Coast Guard Suspends Search For Missing Commuter Plane In Hawaii
HONOLULU (AP) _ Searchers in planes and at sea failed to uncover clues to the fate of a commuter airplane with eight people aboard that disappeared over waters southeast of here.
Coast Guard and Air Force aircraft and a patrol boat suspended a search Thursday night for Panorama Air Tours Flight 21, which disappeared Wednesday evening near the island of Molokai, 50 miles southeast of Honolulu. The search was to resume at sunrise today.
The Piper Chieftain twin-engine airplane carried a pilot and seven passengers.
Airline President Paul Risher refused to release the names of the passengers, but said Panorama Air employees spent Thursday notifying their relatives.
″As far as we know, they (the passengers) all were tourists,″ said Ken Fletcher, director of operations for Panorama Air.
Risher would not speculate about the cause the disappearance.
On Nov. 21, a Panorama Air Piper Chieftain crash-landed in a Honolulu park after one of the plane’s engines failed, injuring one person.
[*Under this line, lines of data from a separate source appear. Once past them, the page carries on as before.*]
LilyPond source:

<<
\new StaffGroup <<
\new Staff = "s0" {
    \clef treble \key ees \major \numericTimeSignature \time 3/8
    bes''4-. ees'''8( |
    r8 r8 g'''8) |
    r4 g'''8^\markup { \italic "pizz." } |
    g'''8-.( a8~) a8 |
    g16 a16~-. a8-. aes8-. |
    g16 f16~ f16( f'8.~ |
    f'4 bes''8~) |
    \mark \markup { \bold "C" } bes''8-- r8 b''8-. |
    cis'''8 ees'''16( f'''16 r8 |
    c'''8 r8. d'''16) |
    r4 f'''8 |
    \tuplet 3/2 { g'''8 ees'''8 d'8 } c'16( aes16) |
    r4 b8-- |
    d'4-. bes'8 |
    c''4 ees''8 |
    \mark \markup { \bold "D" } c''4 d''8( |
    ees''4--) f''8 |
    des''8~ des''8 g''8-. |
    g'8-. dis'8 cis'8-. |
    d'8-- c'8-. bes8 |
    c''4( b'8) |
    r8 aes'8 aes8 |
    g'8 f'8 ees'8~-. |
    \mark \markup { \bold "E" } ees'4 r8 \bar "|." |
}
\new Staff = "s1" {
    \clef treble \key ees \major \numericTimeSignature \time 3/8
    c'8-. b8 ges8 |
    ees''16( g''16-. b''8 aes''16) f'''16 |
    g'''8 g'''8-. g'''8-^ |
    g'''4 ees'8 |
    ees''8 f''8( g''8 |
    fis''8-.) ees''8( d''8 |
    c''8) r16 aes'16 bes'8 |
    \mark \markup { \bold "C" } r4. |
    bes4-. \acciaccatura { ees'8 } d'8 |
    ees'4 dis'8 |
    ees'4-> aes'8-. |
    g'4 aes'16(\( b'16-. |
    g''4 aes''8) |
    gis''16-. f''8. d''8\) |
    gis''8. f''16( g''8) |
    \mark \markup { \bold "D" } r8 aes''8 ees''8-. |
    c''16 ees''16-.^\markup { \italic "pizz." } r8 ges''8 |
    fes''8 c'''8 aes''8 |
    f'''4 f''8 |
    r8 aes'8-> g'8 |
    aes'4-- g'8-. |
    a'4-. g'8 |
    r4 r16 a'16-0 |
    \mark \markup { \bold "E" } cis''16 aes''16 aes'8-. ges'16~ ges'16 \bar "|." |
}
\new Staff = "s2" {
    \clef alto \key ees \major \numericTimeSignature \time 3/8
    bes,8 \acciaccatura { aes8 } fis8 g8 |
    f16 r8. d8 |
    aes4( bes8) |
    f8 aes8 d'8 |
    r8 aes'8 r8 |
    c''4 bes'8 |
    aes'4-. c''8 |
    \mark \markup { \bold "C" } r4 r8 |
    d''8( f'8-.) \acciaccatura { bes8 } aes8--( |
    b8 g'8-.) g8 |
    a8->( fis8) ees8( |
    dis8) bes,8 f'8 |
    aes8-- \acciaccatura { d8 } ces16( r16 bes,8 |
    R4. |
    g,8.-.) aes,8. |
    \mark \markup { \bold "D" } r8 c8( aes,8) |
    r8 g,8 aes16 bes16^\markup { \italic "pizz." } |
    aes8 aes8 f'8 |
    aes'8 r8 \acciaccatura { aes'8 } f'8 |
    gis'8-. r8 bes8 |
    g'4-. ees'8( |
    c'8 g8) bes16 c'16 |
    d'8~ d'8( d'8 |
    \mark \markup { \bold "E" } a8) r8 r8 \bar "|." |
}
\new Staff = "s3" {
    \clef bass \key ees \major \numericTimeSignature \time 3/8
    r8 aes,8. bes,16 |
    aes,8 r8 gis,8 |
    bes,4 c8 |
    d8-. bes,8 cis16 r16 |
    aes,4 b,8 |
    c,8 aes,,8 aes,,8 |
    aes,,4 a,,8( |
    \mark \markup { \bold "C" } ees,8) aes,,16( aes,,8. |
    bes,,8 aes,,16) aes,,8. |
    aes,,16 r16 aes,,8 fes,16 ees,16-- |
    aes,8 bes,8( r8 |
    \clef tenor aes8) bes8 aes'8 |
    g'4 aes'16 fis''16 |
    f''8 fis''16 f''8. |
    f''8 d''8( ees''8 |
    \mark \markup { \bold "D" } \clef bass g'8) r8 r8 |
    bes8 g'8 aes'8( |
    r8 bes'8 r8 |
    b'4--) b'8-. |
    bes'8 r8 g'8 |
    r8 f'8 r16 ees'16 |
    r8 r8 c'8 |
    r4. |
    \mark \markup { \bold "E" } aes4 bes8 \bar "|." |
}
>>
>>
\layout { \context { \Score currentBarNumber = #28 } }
Fletcher said the missing airplane was not the same craft.
Panorama Air planes have been involved in at least five other accidents, including three fatal crashes that killed 19 people since the inter-island carrier began service in March 1971.
Risher said the company’s planes are subjected to routine inspection and he said the pilot of Flight 21 was highly trained.
″Our planes are inspected every night, when they return (to Honolulu), and they go through a major phase maintenance program every 10 or 12 days,″ Risher said. ″I don’t know how long this one’s been from its major phase, but certainly no more than 12 days.″
Private pilots near the last reported location of the plane were asked to be on the lookout for wreckage, said Petty Officer Mason Cornish of the Joint Rescue Coordination Center.
Searchers investigated four reports Thursday of possible debris and oil slicks, but none of the leads turned up any wreckage, Cornish said.
The flight left Honolulu International Airport at 6:40 p.m. bound for Molokai Airport, said Petty Officer James Walker of the rescue center.
The airplane was lost off Honolulu airport radar Wednesday when it was 3 1/ 2 miles off the west coast of Molokai, said Melissa Youngberg, a Coast Guard spokeswoman. Two Coast Guard helicopters, a C-130 airplane, two Air Force search planes and a patrol boat were searching waters off Molokai, she said Thursday.
George Harvey of the Federal Aviation Administration said visibility was 15 miles when the plane disappeared, winds were light and rain showers were reported over Molokai.
The plane was flying at 1,500 to 1,600 feet, said Carl Maddox, FAA area supervisor.
The pilot, Steve Baayoun, 27, joined Panorama Air six months ago, said chief pilot John Callahan. He said Baayoun had 3,000 hours of flying experience in Southern California, but he was unable to immediately recall what companies Baayoun had flown for.
Callahan said five of the seven passengers had booked seats shortly before departure because they had missed another flight.
Five people from Los Angeles were scheduled to check into the Sheraton- Moloka i in Maunaloa Wednesday night after flying Panorama, but never arrived, said General Manager Dale Stetson. The people were traveling in two parties, Stetson said.